Blanford: ‘I’m still in our house in Pennsylvania. I’ve already started working for the UT and I was supposed to move to the Netherlands last month, but the global pandemic has prevented that. The move has been temporarily delayed, but otherwise we are all fine.’
As a professor with a focus on education, how will your work differ from the one of a ‘regular professor’?
‘Good question! It is a new position so I expect that there will be a little time before the right balance between education and research is found. Of course, I’ll be carrying out research too just as ‘regular professors’ do but there will also be a large component that actually looks at how we educate our students. And this may involve a whole range of related topics but I imagine it well essentially be looking to see how we can best deliver education across a wider range of learning environments and student backgrounds, how we assess that teaching provision and then how we improve our teaching. The goal is to provide an education experience relevant to both the domain and the needs of the students.’
Why did you decide to accept this position at the UT?
‘I’ve been doing a lot of teaching in recent years, and particularly teaching and mentoring in an online environment – an area that has obviously been at the forefront of our lives recently and an area that’s likely to be increasingly important in the future. Accepting the job wasn’t difficult at all because I felt this was the direction I was already going in and the UT is allowing that to develop much further. And there are so many great things about ITC and UT more generally. There is no other place in the world with such a high concentration of geospatial faculty. I also had personal reasons – my kids. Living here in Pennsylvania has been great, but I want my kids to experience new things.’
Can you tell me more about your background?
‘I was born in Trinidad, and at just two weeks old moved to Suriname. I was there for ten years and then moved to Canada, then Kenya, UK, and Bangladesh. More recently I’ve lived in Columbia, Scotland and of course now the US. So quite a footloose upbringing. But because I grew up in different parts of the world, I always found geography a fun subject. The Geospatial side of things came later. I thought it was a good skillset to have, that it would allow me to get a job anywhere in the world. And it has because the discipline can be applied to so many research topics it has allowed me to work on plant health, invasive pests, food security, forestry, human movement and over the last few years on health and disease related projects. My more recent emphasis has been educational though, assessing what skillsets the students were acquiring as well as how they interpreted the value of their degree themselves, so that we could make improvements to the learning method.’
What type of health related projects have you worked on?
‘For example, I spent some time looking at malaria and its mosquito vectors examining how variations in the environment influence transmission. And I’ve looked at the connectivity between places in a malaria context, to look at likely areas of human mediated transport of malaria parasites. The current pandemic has prompted a new project. Right now I’m working with an epidemiologist to figure out ways how to help health professionals through GIS. We’d like to train students and professionals in geospatial technologies and techniques, so that they can quickly and efficiently analyse and represent how a disease may spread. The need for this became very apparent during the COVID-19 pandemic. This project also fits very nicely with what I will be doing at ITC. One of my main goals at the UT is to develop a strong Geohealth programme. It has always been an important topic but now more than ever before.’

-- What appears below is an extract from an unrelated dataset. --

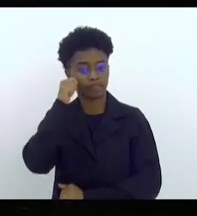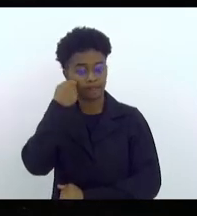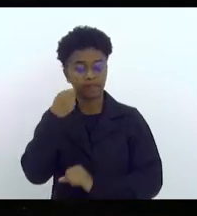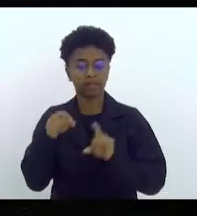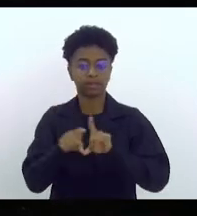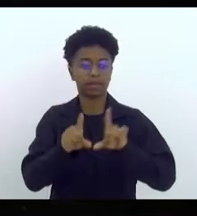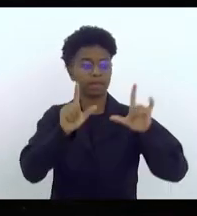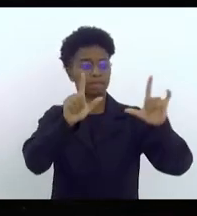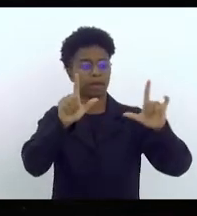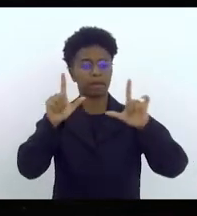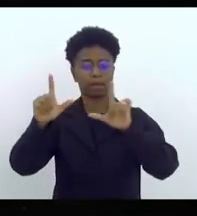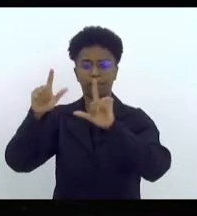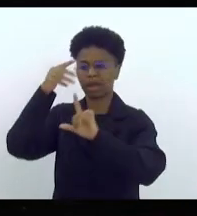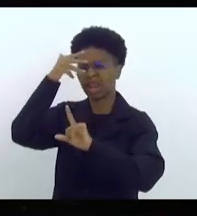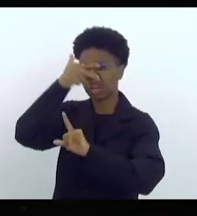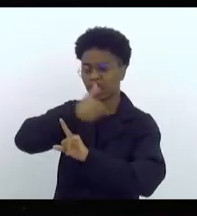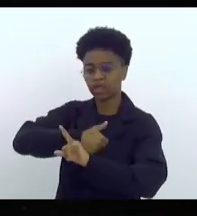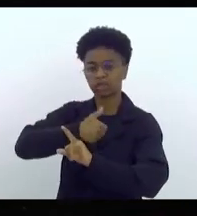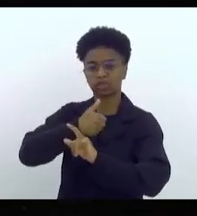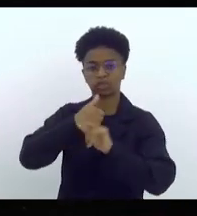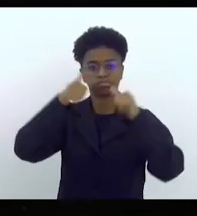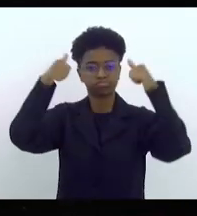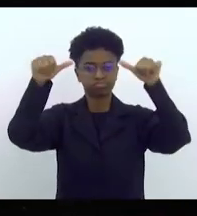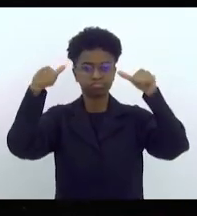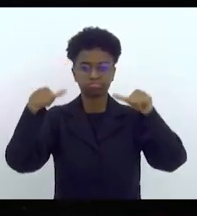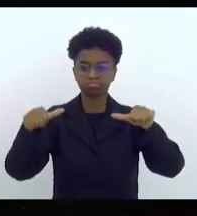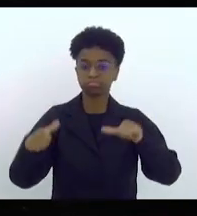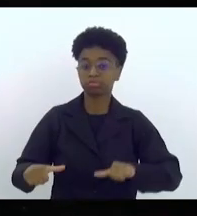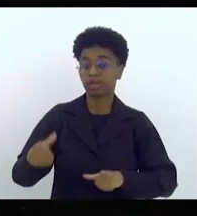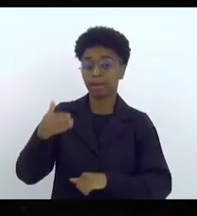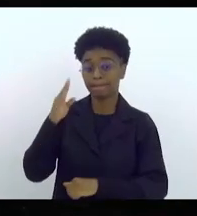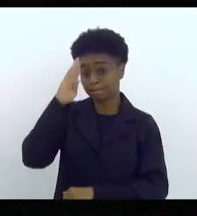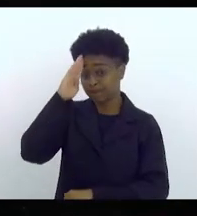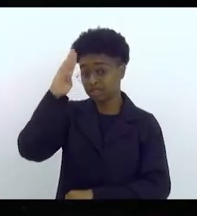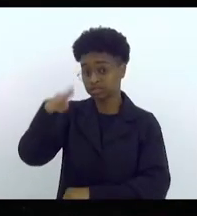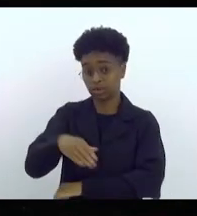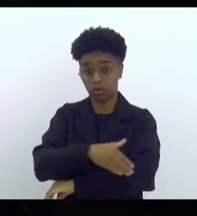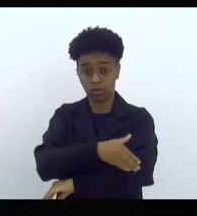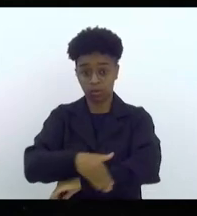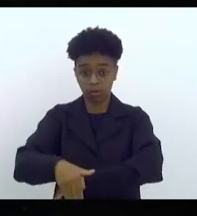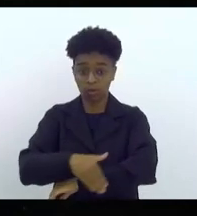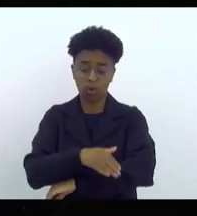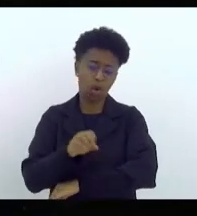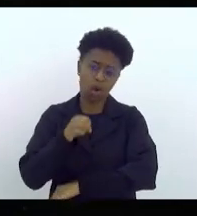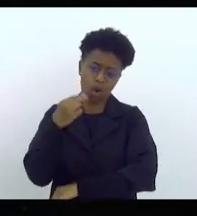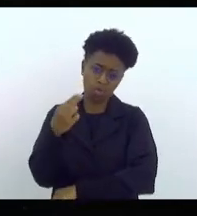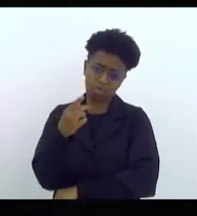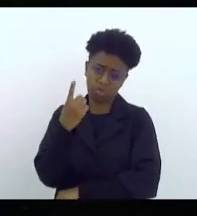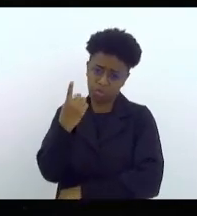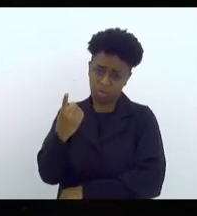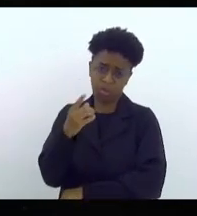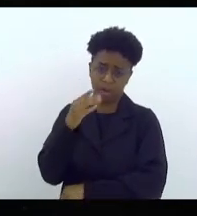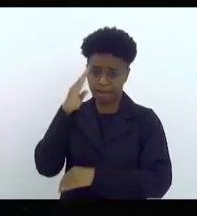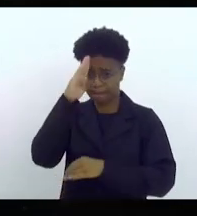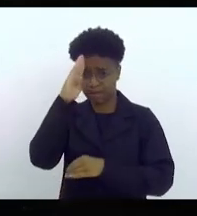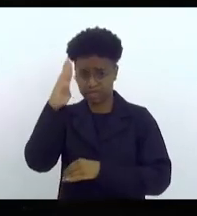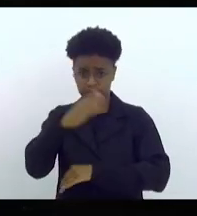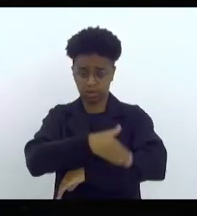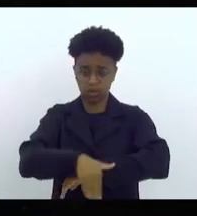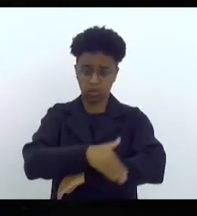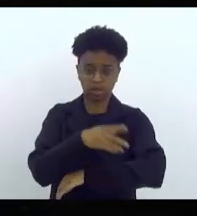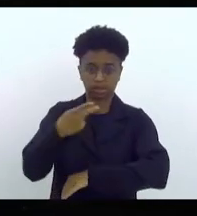painéis belíssimos foram colocados na principal via, ou uma das principais vias da cidade de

You started your new position at ITC on the 1st of April, but you were forced to stay in the US for now. Have you been able to work? It must be strange to start at a new institute remotely.
‘I’m able to work though yes, it is a little strange. But, it’s actually going fine. All meetings are done online, all research material is online. It would of course be much nicer to be in Enschede at ITC to meet my new colleagues and have a coffee and a chat with them informally but that will come soon enough. I have had to adjust my working day though. In the first week I already had scheduled meetings that started at 3AM my time. My working day now starts while the rest of my family is still fast asleep – I’m almost in a different time zone in the same house! Hopefully we can all move soon and meet everyone face to face.’
You are moving with your whole family. Are you excited to live in the Netherlands?
‘Absolutely! We visited last summer and we really liked Enschede. As I mentioned I spent ten years in Surinam when I was young and learnt to speak Dutch there and we had a number of Dutch friends. I can still remember some Dutch and a lot of the food and culture are familiar. And generally, we are also looking forward to being able to cycle everywhere and not have to rely on a car so much. Having a wider choice of cafés and places to eat will also be nice. And then we will be back in Europe which we are all looking forward to with the opportunities it brings for visiting all sorts of different places my children have only heard my husband and I talk about before. We are all very much looking forward to the move.’